◆ **Request 1**
From the article on the Easter Day attacks in Sri Lanka, extract the passage that begins at the words "Sri Lanka; It’s" and stops after "remains mostly intact.".
◆ **Request 2**
Translate this sentence from the article on the Easter Day attacks in Sri Lanka into Spanish: "It is not clear who initiated the meeting but it happened a day after the serial-blast and at the Cardinal’s residence."
◆ **Request 3**
In the article on the Easter Day attacks in Sri Lanka, what did the Cardinal reportedly say would have happened if the Church had been alerted?

◆ **Source**
___

Sri Lanka; It’s back with a bang, and stunningly so!

Image result for blast in sri lanka
Image credit: Ishara S. Kodikara, AFP

N Sathiya Moorthy  24 April 2019

Shocking, stunning, saddening and revolting as it is, the Easter Day ‘massacre’ – and that is the only way to put it – has added a ‘new element’ to the nation’s ‘terrorism history and vocabulary’. This is so even as Sri Lanka and neighbourhood were getting accustomed to a world without LTTE terror, and in the process, Sri Lankans in particular (and possibly alone) seem to have become lax and casual about security, even though the entire apparatus from the previous decade and more still remains mostly intact.

First and foremost, it is about the changing national psyche. More than possibly the citizenry, the political class, especially of the present-day ruling variety, was over-enthusiastic about shedding all symbols and shades of a nation ever-prepared to fight terror. This has had both a national and international dimension, where the Sri Lankan State and authorities were always called to prove their innocence, if at all, from the past, and their preparedness to shed more of the weight in the future, near and distant.

According to local media reports, Sri Lanka Army (SLA) chief, Lt-Gen Mahesh Senanayake submitted to Malcom Cardinal Ranjith, the head of the Catholic Church in the country, how the armed forces could not be expected to operate against terrorism without ‘legal cover’. It is not clear who initiated the meeting but it happened a day after the serial-blast and at the Cardinal’s residence.

The helplessness of the Church and the Cardinal, who had received former Defence Secretary Gotabaya Rajapaksa earlier, became palpable even more when he reportedly said that they would have called off the Easter Mass across the country, if only alerted. There are many Christian ministers, officials and politicians of all hues in the country, and that none of them was hurt — and Thankfully so — does not make the pain any less.

Ethnicity to religion

Yet, the ‘new element’ to the Sri Lankan terrorism vocabulary is this. Through the previous three decades, it was ‘ethnic terrorism’ of the LTTE kind. Now, it has acquired a ‘religious angle’ in the immediate Sri Lankan context.

___

Dataset rows
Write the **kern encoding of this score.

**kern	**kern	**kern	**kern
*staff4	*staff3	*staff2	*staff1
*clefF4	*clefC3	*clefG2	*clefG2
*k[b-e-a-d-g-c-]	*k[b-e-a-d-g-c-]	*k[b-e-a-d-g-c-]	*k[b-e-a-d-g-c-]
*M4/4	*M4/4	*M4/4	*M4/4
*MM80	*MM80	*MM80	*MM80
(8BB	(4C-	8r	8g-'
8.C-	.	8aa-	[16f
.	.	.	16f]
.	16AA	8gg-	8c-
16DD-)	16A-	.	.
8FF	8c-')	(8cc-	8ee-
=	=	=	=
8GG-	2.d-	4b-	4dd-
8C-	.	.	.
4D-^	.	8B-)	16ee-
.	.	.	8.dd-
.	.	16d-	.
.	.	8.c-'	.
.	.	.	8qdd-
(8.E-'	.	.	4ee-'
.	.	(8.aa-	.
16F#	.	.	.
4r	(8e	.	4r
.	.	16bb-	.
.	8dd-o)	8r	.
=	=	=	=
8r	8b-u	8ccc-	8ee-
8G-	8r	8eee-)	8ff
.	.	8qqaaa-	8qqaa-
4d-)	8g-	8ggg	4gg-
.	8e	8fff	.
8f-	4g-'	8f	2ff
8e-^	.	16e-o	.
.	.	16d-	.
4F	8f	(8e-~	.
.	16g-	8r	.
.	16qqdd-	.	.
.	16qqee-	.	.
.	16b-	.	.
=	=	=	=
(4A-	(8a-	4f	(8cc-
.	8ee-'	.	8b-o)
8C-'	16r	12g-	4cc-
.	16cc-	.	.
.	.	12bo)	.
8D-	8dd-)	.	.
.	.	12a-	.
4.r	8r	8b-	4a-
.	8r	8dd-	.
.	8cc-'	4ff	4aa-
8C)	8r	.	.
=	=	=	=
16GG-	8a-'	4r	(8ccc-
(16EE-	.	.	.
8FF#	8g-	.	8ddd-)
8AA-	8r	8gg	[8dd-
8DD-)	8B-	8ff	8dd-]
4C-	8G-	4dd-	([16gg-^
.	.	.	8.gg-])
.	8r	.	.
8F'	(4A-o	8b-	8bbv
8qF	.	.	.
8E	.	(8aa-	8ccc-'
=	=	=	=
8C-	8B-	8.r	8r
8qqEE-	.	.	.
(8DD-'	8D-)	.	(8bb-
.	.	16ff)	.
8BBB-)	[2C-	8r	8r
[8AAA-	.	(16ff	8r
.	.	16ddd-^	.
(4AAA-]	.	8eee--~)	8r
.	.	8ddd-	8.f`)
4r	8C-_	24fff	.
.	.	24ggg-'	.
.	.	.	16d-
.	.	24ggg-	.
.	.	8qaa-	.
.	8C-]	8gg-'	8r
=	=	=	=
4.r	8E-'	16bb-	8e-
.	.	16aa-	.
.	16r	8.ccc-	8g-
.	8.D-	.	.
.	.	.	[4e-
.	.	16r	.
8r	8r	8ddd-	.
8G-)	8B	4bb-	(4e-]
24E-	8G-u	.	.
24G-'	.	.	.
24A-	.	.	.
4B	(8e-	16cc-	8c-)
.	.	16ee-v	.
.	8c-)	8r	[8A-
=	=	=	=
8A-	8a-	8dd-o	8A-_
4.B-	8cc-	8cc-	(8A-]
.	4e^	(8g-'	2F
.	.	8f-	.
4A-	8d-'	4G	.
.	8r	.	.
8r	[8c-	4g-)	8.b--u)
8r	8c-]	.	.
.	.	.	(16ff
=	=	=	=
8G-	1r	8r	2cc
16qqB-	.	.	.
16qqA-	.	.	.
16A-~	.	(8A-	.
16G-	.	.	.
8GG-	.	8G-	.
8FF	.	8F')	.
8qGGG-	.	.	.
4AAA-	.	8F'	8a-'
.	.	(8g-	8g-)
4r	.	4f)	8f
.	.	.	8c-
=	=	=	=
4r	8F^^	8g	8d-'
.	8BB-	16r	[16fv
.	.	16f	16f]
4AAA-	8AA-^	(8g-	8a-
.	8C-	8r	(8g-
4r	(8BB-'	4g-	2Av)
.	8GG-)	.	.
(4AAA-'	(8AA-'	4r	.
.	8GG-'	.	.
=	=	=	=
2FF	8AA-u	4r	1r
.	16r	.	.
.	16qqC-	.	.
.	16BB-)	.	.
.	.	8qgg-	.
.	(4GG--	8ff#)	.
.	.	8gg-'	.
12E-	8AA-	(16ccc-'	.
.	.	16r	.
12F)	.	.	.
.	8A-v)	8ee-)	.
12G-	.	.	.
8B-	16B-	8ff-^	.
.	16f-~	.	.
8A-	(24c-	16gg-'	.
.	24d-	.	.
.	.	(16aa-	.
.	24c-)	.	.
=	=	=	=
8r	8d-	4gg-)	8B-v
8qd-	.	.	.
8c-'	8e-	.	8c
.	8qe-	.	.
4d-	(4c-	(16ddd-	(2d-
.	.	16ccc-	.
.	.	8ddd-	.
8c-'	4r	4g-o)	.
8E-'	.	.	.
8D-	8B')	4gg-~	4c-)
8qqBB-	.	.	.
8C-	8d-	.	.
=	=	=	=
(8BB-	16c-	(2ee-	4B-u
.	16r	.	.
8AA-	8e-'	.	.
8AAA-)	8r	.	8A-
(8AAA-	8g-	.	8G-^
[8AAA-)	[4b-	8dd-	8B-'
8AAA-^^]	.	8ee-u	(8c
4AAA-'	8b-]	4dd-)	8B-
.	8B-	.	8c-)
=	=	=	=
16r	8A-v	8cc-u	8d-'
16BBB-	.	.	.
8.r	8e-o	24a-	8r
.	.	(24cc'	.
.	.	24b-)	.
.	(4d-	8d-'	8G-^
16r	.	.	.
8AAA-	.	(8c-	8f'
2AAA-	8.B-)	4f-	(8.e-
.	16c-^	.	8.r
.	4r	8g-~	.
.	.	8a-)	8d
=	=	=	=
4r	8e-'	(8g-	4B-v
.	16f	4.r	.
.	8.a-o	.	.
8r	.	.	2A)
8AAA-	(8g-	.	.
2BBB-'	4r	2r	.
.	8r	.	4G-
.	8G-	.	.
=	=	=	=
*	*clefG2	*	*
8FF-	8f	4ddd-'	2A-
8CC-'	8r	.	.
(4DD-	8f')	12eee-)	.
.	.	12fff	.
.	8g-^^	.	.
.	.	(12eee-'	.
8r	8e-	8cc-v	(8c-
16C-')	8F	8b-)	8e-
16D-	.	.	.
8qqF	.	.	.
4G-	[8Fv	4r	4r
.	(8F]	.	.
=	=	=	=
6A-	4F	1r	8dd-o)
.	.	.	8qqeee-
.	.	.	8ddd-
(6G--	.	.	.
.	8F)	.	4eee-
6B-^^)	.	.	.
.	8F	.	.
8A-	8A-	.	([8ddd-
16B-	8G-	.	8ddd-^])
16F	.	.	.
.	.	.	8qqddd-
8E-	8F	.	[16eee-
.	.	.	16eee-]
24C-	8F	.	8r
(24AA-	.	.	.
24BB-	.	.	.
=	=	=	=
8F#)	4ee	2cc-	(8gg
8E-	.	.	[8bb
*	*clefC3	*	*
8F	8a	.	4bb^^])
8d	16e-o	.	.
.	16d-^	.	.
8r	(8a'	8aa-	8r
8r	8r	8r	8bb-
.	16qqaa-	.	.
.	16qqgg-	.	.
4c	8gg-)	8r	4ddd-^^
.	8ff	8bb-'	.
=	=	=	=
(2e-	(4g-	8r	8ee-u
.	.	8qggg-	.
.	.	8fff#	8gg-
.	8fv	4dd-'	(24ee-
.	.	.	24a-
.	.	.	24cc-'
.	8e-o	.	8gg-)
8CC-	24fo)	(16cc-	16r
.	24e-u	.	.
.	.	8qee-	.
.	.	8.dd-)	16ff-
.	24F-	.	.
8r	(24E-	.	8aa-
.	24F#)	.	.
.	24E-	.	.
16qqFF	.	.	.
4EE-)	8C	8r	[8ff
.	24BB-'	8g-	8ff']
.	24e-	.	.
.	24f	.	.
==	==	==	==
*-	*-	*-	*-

___

◆ **Task response 1**
Sri Lanka; It’s back with a bang, and stunningly so!

Image result for blast in sri lanka
Image credit: Ishara S. Kodikara, AFP

N Sathiya Moorthy  24 April 2019

Shocking, stunning, saddening and revolting as it is, the Easter Day ‘massacre’ – and that is the only way to put it – has added a ‘new element’ to the nation’s ‘terrorism history and vocabulary’. This is so even as Sri Lanka and neighbourhood were getting accustomed to a world without LTTE terror, and in the process, Sri Lankans in particular (and possibly alone) seem to have become lax and casual about security, even though the entire apparatus from the previous decade and more still remains mostly intact.

◆ **Task response 2**
No está claro quién inició la reunión, pero tuvo lugar un día después de la serie de explosiones y en la residencia del Cardenal.

◆ **Task response 3**
The Easter Mass would have been called off across the country.